• **PASSAGE SHOWN**
════

But you didn't just predict another losing season (5.7 wins). You said "context and luck" were all that stand between us and the Detroit Lions. The oh-and-16 Lions.
That's low, you guys.
I mean, sure, the '04 Niners were lucky—damn lucky—they didn't go winless. (And actually they did go winless, at least in regulation.) And sure, the end of the '08 season seemed a lot like the end of the '06 season, when we last were led to believe we were on the brink of recovery. But can't you tell? It's just different this time!
I admit, you guys are very good at what you do. Some stats-junkie decided to break down the accuracy of your win-loss projections for the 2006 season, for example. He found that your "mean absolute error" was only 2.2563 games. More impressively, 10 of your projections hit within one game, 17 hit within two games, and 22 hit within three games.
I don't have the time, the skill, or even the inclination to try to undermine your methodology; I'll leave that futile effort to our pals at that other Niners site down the dial. You've already proven you know what you're doing. Faced with your projection, we'd be foolish to ignore the very real possibility that our dreams will be dashed again.
You've also proven that you can be wrong. Way off. In 2008, your projection for one team missed by more than seven games, almost half a season. You don't deny the possibility; after all, while you give us a 66% chance of winning no more than six games, you also give us a 12% chance of winning at least nine games, and 12% is hardly one in a million.
And here's why that 12% chance is coming through. What separates us from the Lions, at least this year, isn't just context and luck. It's something your stats will never measure. It's the category in which we'll lead the league, without a doubt.
You have to understand the sheer desperation that permeates this organization. We still remember being the envy of the NFL, if not all of professional sports. That was quite a while ago, and the long road back has just been torture. I'm not saying the Lions enjoyed going oh and 16. But as historic as that season was, it wasn't exactly a culture shock. The Lions, quite frankly, have sucked forever. To them, a loss might be painful, but it's just another grain of sand on an infinite beach. What I mean is, they don't know what they're missing. We do. To us, a loss isn't just a loss; it's a mocking reminder of our winning past. And the mocking's gone on for six years straight.
We just can't take much more of this.
So the organization has made us a promise: the road back ends here. Our owner has publicly guaranteed a playoff berth, this year. He knows, as you do, we don't have the most talent in the league. But that's where will—sheer belief—comes in.
You stats-guys, so married to the measurables, probably don't buy this corn. But any sports-psychologist will tell you it's real. Hell, if you've ever played sports, you know it's real. Next time you go shoot hoops, see how many you make in a normal 10 minutes. Then, for the next 10 minutes, before each shot, tell yourself you're gonna miss. Then tell me which 10 minutes went better for you. It's true. Will matters.

════

• **RAW DATA**

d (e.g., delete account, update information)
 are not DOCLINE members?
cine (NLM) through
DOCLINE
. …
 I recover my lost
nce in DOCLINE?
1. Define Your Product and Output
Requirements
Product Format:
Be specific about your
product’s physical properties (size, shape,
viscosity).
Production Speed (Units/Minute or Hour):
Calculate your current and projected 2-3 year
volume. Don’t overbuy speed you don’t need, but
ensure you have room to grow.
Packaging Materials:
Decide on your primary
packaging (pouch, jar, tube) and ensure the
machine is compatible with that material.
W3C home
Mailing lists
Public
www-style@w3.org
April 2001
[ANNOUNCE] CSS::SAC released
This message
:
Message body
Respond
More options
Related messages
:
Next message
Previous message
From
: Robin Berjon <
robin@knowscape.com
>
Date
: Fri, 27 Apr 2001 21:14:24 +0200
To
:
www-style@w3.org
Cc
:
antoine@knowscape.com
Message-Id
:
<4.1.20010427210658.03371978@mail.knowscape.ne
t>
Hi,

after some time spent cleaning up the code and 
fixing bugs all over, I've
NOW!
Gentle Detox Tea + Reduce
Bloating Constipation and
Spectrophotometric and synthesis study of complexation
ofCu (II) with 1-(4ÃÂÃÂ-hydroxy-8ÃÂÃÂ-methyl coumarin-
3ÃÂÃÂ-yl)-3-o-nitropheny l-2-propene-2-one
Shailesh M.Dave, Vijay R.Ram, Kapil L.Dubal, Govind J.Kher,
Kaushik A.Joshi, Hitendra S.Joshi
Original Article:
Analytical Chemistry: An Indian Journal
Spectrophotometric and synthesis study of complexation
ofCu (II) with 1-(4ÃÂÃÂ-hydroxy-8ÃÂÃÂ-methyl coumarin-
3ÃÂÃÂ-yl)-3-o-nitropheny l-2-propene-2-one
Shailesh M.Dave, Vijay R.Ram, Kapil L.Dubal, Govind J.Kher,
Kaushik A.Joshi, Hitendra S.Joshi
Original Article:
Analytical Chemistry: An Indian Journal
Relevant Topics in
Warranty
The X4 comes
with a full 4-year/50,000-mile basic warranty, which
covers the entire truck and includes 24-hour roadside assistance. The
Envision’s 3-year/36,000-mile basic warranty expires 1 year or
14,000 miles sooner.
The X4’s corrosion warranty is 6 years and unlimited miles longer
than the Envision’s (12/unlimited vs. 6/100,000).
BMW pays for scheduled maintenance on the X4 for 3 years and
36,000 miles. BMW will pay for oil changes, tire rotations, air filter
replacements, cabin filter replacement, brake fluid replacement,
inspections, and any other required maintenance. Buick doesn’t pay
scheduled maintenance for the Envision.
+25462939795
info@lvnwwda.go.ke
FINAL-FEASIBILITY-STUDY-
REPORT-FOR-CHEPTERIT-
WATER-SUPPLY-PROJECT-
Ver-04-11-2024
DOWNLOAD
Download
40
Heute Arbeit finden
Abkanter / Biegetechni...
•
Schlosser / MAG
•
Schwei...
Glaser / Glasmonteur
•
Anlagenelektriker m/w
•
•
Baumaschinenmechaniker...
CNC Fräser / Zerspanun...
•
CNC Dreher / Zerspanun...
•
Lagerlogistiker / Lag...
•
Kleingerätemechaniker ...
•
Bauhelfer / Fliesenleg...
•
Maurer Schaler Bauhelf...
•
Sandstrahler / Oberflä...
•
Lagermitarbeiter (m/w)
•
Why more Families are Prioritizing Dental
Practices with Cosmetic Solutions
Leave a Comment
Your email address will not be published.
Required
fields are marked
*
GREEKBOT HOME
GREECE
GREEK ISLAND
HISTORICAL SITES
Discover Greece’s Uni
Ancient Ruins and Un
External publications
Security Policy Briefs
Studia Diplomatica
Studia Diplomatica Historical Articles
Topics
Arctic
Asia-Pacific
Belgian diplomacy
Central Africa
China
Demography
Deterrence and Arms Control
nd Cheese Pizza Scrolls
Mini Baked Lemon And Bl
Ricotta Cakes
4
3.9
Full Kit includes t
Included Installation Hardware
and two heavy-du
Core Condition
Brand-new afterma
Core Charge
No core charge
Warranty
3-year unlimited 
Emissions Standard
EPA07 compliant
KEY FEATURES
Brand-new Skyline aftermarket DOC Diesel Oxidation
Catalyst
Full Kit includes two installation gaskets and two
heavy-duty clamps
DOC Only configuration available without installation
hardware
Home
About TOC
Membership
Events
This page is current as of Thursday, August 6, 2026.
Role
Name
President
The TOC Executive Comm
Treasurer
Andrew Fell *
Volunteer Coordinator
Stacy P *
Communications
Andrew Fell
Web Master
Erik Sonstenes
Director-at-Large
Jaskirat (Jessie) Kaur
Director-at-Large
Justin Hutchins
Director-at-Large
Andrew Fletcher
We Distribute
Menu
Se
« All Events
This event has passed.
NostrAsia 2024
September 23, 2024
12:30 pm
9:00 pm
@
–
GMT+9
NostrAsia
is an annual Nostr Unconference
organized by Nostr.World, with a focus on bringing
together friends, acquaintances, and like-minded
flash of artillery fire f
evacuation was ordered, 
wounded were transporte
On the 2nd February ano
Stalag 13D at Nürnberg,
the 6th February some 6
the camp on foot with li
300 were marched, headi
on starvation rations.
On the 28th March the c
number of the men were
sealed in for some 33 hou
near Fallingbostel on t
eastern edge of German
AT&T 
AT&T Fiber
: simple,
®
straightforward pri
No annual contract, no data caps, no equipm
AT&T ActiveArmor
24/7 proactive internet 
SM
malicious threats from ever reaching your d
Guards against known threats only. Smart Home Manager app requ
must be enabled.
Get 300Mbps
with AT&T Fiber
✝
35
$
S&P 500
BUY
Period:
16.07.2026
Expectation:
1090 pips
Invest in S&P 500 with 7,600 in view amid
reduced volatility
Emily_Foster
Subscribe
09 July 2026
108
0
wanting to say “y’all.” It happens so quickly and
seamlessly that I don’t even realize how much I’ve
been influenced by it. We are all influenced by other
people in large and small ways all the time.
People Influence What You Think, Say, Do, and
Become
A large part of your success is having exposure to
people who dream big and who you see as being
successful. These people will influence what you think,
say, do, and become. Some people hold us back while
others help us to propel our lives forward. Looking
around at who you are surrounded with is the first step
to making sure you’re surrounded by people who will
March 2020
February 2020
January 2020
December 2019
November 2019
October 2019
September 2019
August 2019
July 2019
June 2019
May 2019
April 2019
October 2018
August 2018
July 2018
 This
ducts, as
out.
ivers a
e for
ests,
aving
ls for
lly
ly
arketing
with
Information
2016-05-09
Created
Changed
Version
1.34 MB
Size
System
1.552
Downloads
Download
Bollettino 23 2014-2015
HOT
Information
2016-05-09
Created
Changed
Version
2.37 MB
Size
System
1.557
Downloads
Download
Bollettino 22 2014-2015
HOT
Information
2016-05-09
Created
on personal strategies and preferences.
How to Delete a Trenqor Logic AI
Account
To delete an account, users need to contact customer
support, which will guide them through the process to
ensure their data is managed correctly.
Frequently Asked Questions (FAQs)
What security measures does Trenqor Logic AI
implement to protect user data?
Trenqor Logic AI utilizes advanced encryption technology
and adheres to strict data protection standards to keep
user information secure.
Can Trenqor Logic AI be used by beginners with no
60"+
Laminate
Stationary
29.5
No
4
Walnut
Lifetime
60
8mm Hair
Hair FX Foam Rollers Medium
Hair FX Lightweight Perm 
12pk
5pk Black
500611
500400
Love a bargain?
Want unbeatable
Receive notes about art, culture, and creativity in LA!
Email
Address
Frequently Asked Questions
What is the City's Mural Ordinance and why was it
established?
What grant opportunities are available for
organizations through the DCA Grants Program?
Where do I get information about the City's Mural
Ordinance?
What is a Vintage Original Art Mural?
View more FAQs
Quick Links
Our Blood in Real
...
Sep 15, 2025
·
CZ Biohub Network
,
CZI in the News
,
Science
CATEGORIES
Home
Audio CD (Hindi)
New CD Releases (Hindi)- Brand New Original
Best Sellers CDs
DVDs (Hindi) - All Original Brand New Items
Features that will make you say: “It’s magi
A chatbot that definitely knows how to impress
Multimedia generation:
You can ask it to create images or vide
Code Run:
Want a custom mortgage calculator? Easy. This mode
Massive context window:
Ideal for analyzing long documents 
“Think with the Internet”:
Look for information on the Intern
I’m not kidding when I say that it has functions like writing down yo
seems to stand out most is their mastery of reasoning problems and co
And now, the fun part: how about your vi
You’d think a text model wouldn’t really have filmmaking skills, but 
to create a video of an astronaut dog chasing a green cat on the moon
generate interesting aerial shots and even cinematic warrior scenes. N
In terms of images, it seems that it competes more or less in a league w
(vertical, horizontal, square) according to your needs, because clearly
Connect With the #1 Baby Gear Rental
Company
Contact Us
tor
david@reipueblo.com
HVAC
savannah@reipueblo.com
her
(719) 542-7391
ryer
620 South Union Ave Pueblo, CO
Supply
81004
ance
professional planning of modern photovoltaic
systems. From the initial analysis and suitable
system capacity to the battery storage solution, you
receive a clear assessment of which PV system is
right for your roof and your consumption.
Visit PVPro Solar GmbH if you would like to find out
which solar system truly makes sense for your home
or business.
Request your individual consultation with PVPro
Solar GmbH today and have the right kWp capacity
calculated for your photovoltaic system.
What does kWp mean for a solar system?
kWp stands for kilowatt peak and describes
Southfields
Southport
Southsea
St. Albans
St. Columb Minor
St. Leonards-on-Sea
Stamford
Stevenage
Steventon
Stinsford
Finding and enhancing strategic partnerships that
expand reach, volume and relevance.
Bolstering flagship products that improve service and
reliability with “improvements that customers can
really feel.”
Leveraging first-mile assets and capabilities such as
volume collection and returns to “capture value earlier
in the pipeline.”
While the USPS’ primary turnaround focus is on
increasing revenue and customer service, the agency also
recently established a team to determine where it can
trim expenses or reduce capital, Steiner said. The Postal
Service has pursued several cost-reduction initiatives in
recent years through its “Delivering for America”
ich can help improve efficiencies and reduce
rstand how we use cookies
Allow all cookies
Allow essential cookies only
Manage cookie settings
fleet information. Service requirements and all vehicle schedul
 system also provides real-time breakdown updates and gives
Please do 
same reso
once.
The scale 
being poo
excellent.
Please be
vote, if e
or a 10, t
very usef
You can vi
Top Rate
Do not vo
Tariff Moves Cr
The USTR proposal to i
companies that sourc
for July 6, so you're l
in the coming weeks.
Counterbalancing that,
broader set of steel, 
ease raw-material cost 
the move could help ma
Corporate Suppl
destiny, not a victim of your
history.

════

• **WHAT THE TASK ASKS**
Reproduce the section of the letter about the Niners' win projection starting at "I mean, sure, the" and ending at "different this time!".

• **WRITTEN SOLUTION**
I mean, sure, the '04 Niners were lucky—damn lucky—they didn't go winless. (And actually they did go winless, at least in regulation.) And sure, the end of the '08 season seemed a lot like the end of the '06 season, when we last were led to believe we were on the brink of recovery. But can't you tell? It's just different this time!